Vita

Chiara De Cesari is  Professor of Heritage and Memory and Chair of Cultural Studies at the University of Amsterdam. She completed her PhD in Socio-Cultural Anthropology at Stanford University in 2009 and was a postdoctoral researcher at Utrecht University and at the ICI Berlin as well as a lecturer and coordinator of the MA in heritage and museum studies in the Department of Archaeology and Anthropology at Cambridge University. She is author of Heritage and the Struggle for Palestine (Stanford University Press, 2019) and co-editor of the books Transnational Memories: Circulation, Articulation, Scales (de Gruyter, 2014, with Ann Rigney) and European Memory in Populism (Routledge, 2019, with Ayhan Kaya).

Chiara leads the NWO-funded Vidi project ‘Imagining Institutions Otherwise: Art, Politics, and State Transformation’ (2020–2025). In exploring how artists and activists are reclaiming public cultural institutions such as museums, this project examines a range of experiments with institutions in crisis, both across and beyond Europe. In collaboration with Wayne Modest, Head of Research at Amsterdam’s Tropenmuseum, Chiara is writing a monograph, provisionally titled Curating the Colonial as part of HERA’s ‘en/counter/points’ project. Also with the Tropenmuseum, she is developing a multidisciplinary academy of workshops and seminars as part of the Trans-Atlantic Platform for Social Innovation’s ‘Worlding Public Cultures’ network, which involves universities and museums in Canada, Germany, the Netherlands, and the United Kingdom. Together, these two projects explores how various museums are reframing colonial histories and collections in response to the emergence of post- and decolonial perspectives.

Heritage Beyond the Nation-State:
Palestine and the Politics of Culture

ICI Visiting Project 2010

This project explores the current proliferation of heritage activities and cultural memory practices by ‘civil society’ organizations in the Occupied Palestinian Territories.
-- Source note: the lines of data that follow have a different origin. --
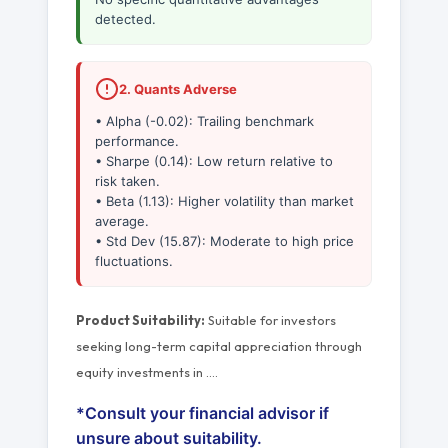
detected.
2. Quants Adverse
• Alpha (-0.02): Trailing benchmark
performance.
• Sharpe (0.14): Low return relative to
risk taken.
• Beta (1.13): Higher volatility than market
average.
• Std Dev (15.87): Moderate to high price
fluctuations.
Product Suitability:
Suitable for investors
seeking long-term capital appreciation through
equity investments in
…
.
*Consult your financial advisor if
unsure about suitability.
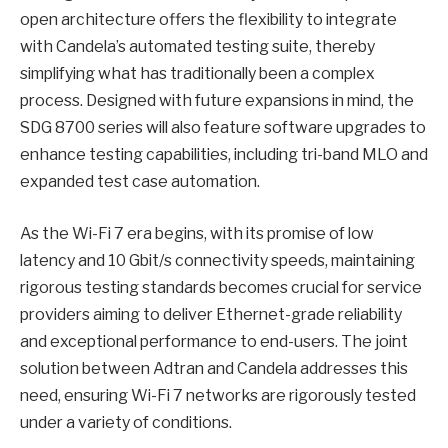
open architecture offers the flexibility to integrate
with Candela’s automated testing suite, thereby
simplifying what has traditionally been a complex
process. Designed with future expansions in mind, the
SDG 8700 series will also feature software upgrades to
enhance testing capabilities, including tri-band MLO and
expanded test case automation.
As the Wi-Fi 7 era begins, with its promise of low
latency and 10 Gbit/s connectivity speeds, maintaining
rigorous testing standards becomes crucial for service
providers aiming to deliver Ethernet-grade reliability
and exceptional performance to end-users. The joint
solution between Adtran and Candela addresses this
need, ensuring Wi-Fi 7 networks are rigorously tested
under a variety of conditions.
It makes use of ethnography to investigate the ways in which heritage is woven into the political, with regard to the Israeli-Palestinian conflict but also, more generally, to current transformations of the nation-state and its transnationalization. While heritage conservation has been historically monopolized by the state apparatuses, what is peculiar about Palestinian heritage-making today is that it is mainly produced by local non-governmental organizations entertaining multiple transnational connections.

This project examines the intersection of memory and heritage practices with the nationalist anti-colonial struggle, the current entanglement of heritage promotion with development aid and state-building, the dynamics of Palestinian cultural politics, the peculiar cosmopolitanism of Palestinian heritage and its effects on communities’ life. I am interested in exploring this socio-cultural formation in relation to forms of non-state or counter-governmentality inscribed in a transnational space.